Listed entries START
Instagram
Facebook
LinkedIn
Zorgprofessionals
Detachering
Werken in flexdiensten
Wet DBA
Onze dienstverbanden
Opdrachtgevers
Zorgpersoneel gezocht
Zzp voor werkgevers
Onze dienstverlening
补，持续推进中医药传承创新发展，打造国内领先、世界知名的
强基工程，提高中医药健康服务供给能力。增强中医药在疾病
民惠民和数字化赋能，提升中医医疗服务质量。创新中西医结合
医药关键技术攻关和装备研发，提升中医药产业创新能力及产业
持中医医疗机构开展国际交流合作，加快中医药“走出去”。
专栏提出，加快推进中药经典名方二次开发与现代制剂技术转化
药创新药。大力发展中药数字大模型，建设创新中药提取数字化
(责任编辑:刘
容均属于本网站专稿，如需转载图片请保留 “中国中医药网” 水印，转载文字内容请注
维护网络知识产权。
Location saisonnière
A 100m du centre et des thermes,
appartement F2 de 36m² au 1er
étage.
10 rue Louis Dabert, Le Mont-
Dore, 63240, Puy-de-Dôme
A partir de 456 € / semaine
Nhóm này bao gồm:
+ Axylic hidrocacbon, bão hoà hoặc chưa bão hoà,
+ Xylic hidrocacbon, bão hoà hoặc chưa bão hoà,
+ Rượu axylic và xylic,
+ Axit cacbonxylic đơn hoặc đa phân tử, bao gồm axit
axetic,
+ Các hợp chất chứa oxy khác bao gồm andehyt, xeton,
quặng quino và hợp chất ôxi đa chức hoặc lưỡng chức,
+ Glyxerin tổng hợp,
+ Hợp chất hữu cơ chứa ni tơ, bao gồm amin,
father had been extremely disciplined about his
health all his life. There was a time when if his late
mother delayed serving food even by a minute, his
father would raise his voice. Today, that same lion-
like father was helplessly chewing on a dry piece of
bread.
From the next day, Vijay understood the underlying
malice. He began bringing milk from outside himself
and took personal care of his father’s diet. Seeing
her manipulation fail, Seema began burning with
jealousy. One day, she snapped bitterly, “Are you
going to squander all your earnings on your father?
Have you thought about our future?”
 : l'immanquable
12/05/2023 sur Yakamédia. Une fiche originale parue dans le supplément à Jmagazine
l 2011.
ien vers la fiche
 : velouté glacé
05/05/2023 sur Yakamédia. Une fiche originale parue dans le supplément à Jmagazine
Listed entries END
Request:
Go through the records above, find each line with the string "supplément", and copy it.

Response:
12/05/2023 sur Yakamédia. Une fiche originale parue dans le supplément à Jmagazine
05/05/2023 sur Yakamédia. Une fiche originale parue dans le supplément à Jmagazine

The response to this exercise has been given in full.